Some cool celebrities on the left hand page here. Lou Ferrigno, Arnold Schwarzenegger, Emlyn Hughes (big footballer in the UK) and some dude who looks like a weak Hoff. On the right hand page we have some incredible ‘retro sports bag’ that you can buy today. But these ones were the real deal back then!
Check out these cutting edge electronic games for the time. Mini Munchman and Astro Wars are ones that I particular remember. They might not seem like much now but they were seriously cool back then.
Two huge brands of the 80s. Masters of the Universe and Star Wars. And check out those car games at the bottom right. Knight Rider and Dukes of Hazzard. I never had either of them but they appeared in almost every Argos catalogue of the 80s and I just loved the box art.
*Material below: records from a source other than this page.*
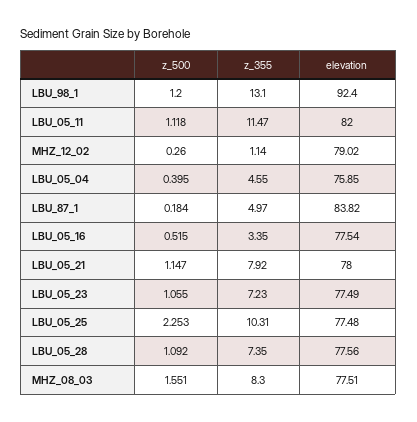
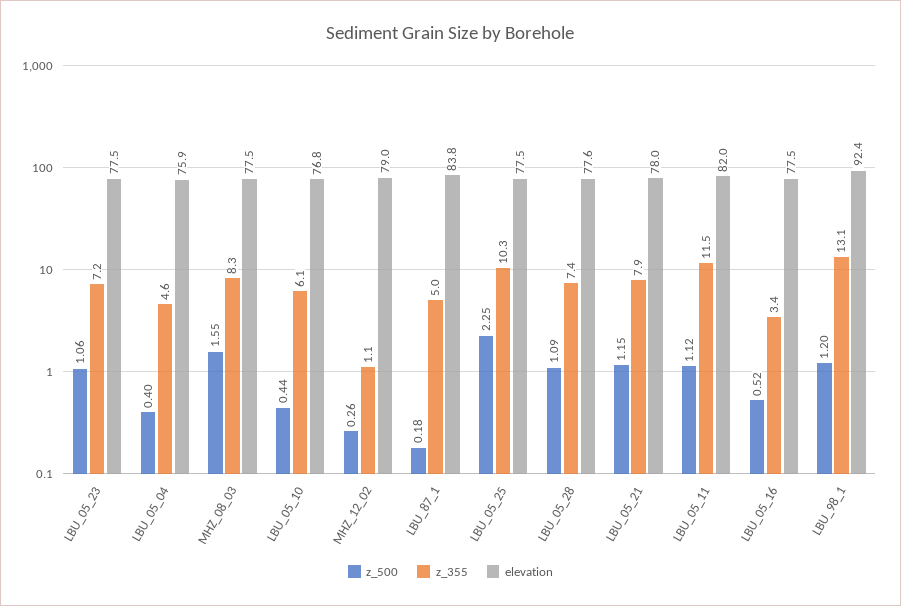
  {
    "z_500": {
      "LBU_98_1": 1.2,
      "LBU_05_11": 1.118,
      "MHZ_12_02": 0.26,
      "LBU_05_04": 0.395,
      "LBU_87_1": 0.184,
      "LBU_05_16": 0.515,
      "LBU_05_21": 1.147,
      "LBU_05_23": 1.055,
      "LBU_05_25": 2.253,
      "LBU_05_28": 1.092,
-     "MHZ_08_03": 1.551
+     "MHZ_08_03": 1.551,
+     "LBU_05_10": 0.44
    },
    "z_355": {
      "LBU_98_1": 13.1,
      "LBU_05_11": 11.47,
      "MHZ_12_02": 1.14,
      "LBU_05_04": 4.55,
      "LBU_87_1": 4.97,
      "LBU_05_16": 3.35,
      "LBU_05_21": 7.92,
      "LBU_05_23": 7.23,
      "LBU_05_25": 10.31,
      "LBU_05_28": 7.35,
-     "MHZ_08_03": 8.3
+     "MHZ_08_03": 8.3,
+     "LBU_05_10": 6.1
    },
    "elevation": {
      "LBU_98_1": 92.4,
      "LBU_05_11": 82,
      "MHZ_12_02": 79.02,
      "LBU_05_04": 75.85,
      "LBU_87_1": 83.82,
      "LBU_05_16": 77.54,
      "LBU_05_21": 78,
      "LBU_05_23": 77.49,
      "LBU_05_25": 77.48,
      "LBU_05_28": 77.56,
-     "MHZ_08_03": 77.51
+     "MHZ_08_03": 77.51,
+     "LBU_05_10": 76.8
    }
  }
Hope to get my hands on one of them one day.
And one of the other biggest toy line of the 80s, Transformers. Some classic G1 figures here. I love the 80s skyline in the background too. And check out the Zoids at the bottom left! I used to love Zoids and I don’t think they get much attention these days. They were incredible feats of construction in motion. Very hard to get hold of these days too.
Some classic handheld games on the left hand page here. You don’t get much better than Nintendo Game & Watches and Tomytronic 3D games. Major Morgan and Grandstand Star Force are Argos ever-present toys too. And I can still hear the noises for Computer Battleship! And then on the right hand page you have the awesome M.A.S.K. Some incredibly cool vehicles and masks in that range.
Dude with a quiff in a denim sleeveless jacket rocking some foam headphones. You don’t get more 80s than that. I bet he’s listening to Huey Lewis. Personal stereos and ghetto blasters are iconic gadgets of the 80s and quite rightly so. Just look at how cool they are.
One of my personal favourite sections of the catalogues. I loved digital watches, particularly the ones with games or special features on them. I had no.5 here, the one with the analogue/digital face and I also remember the day vividly when I got no.8 the Casio Databank. Two of my friends also got it and we spent hours programming it with all of our phone numbers and writing ‘Boobies’ upside down (because that’s what you do with calculators).